In 2001, 33-year-old, Augustine Samuel’s throat was cut while Thomas David, 20, was shot and critically wounded. Another victim, Nyabor Jobor, was shot in his neck on New Year Eve, but he survived. Kutubu contends that combatants who had infiltrated their ranks executed all these acts.

Following the recent swoop, Brigadier Danquah, has appealed to the government to shift the camp from where it is to an area, remote from the capital city. He has also warned the refugees not to engage in any criminal or illegal activities.

THE UNHCR, which has oversight responsibility over the camp, says it fully supports the action of the security agencies in ridding the camp of undesirables. It would therefore fully co-operate with the government to ensure the camp is not used as a ground for recruiting and training combatants to fight in war-torn countries.

"The UNHCR shares and fully appreciates the concerns of the security agencies and has already initiated programmes with the police to ensure that peace and tranquillity prevails in the camp," says the UNHCR Regional Resettlement Officer, Peter Trotter.

According to Trotter, it was the need to combat crime in the camp that motivated the UNHCR to assist in the establishment of a neighbourhood watch committee. The UNHCR also donated communication equipment to the police at the camp to enable them maintain law and order effectively. "Since these measures were instituted, the crime rate at the camp has drastically reduced," says Trotter.

In a related development, the UNHCR has stated that the entire refugee community is supportive of the operation by the security agencies. "Refugees, like all people, want to live in peace. Indeed, because refugees have been forced to flee violence, they welcome even more the safety that Ghana provides them," the statement noted.

For now, the Ghanaian authorities are unsure what their next move should be. They don’t want anyone to think their security concerns are a means to build a fortress in order to shove off refugees.

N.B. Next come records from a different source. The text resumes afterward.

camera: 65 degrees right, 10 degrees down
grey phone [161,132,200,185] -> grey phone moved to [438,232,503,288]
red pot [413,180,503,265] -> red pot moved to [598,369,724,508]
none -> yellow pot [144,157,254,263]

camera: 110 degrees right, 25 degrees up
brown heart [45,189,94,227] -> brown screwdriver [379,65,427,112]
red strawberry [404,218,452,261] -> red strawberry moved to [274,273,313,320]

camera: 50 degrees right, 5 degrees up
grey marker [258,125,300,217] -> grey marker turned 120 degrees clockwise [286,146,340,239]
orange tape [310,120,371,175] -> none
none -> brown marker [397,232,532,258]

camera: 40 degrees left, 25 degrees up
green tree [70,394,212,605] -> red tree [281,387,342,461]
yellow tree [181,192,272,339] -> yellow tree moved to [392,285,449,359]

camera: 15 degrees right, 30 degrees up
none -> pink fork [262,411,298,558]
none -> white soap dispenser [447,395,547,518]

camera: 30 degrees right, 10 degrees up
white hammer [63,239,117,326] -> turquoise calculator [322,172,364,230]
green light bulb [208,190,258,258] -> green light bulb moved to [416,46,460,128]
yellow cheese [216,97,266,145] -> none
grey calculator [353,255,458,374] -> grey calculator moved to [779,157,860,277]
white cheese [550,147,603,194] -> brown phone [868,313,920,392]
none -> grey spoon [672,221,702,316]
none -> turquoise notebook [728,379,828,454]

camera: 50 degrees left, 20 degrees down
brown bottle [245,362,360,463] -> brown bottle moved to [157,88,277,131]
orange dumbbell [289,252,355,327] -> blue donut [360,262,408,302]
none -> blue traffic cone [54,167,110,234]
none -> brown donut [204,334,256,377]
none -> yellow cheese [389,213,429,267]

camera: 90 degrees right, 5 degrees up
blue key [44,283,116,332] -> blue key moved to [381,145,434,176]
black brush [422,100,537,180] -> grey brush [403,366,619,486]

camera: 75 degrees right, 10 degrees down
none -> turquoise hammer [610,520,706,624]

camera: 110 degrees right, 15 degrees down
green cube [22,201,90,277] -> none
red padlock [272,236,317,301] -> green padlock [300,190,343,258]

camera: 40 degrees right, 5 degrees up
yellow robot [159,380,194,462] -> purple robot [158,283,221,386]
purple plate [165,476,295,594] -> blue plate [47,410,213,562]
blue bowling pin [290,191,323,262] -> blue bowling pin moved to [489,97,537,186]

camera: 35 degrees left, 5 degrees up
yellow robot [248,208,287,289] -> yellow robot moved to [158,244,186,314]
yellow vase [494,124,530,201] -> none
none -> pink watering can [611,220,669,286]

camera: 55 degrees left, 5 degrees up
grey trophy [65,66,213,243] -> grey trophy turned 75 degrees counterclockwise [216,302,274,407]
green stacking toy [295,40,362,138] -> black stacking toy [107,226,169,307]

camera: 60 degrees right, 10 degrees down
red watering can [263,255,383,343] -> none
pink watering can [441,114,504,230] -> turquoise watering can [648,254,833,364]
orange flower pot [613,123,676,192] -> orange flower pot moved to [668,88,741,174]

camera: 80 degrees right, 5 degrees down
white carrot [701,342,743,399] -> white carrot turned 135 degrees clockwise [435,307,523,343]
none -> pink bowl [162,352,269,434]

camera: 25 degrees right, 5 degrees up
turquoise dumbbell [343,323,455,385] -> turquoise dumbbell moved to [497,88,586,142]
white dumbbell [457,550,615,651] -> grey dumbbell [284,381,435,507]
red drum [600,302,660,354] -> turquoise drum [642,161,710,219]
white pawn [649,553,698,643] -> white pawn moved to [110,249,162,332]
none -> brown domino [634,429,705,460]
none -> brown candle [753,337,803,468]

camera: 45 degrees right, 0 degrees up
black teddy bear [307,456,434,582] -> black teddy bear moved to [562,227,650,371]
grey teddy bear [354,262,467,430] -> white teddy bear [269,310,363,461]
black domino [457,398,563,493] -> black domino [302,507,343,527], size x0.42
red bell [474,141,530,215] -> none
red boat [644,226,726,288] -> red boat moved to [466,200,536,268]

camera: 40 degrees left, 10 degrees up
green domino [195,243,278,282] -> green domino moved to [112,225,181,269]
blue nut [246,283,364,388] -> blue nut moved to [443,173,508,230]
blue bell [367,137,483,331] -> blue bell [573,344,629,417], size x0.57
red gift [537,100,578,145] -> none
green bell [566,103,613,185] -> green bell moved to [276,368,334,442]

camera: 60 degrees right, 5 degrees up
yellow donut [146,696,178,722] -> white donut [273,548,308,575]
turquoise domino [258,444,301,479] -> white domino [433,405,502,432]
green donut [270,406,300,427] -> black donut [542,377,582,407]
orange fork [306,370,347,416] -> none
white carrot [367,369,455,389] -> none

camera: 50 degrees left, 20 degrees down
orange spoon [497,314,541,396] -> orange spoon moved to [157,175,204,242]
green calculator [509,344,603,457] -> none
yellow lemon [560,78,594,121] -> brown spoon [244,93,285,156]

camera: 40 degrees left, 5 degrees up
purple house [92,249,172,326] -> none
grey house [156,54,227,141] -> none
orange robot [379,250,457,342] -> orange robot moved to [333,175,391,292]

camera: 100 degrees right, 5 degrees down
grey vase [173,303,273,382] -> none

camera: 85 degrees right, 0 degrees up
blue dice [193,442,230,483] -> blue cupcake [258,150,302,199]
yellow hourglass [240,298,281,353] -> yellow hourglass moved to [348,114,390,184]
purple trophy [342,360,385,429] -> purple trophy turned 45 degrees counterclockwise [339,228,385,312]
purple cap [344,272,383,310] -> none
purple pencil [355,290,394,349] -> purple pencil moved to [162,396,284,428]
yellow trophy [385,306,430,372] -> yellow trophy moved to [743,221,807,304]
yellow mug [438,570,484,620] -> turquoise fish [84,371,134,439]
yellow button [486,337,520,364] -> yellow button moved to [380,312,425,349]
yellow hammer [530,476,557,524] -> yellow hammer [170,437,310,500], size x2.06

The UN Convention on refugees, to which Ghana is a signatory, provides that the repatriation of refugees to their home country should be done voluntarily. The implication here is that Ghana has an obligation to honour those conventions and grant all refugees, access to its territory.

But no one knows for sure how long the refugees would stay in Ghana. When a person’s status as a refugee has been determined, it is maintained unless he or she comes within the terms of one of the cessation clauses.

Over the past few years, the UNHCR has tried to encourage the Liberians to go back to their country but only a handful has responded to the gesture. Meanwhile, more of their compatriots have flocked in whilst a number of those who went home, have come back.

And with the recent escalation of unrest in Liberia, the tendency is that the Ghanaian authorities would have to put up with the Liberian refugees for a long time to come, but this time with an eagle eye over their activities at the Buduburam camp.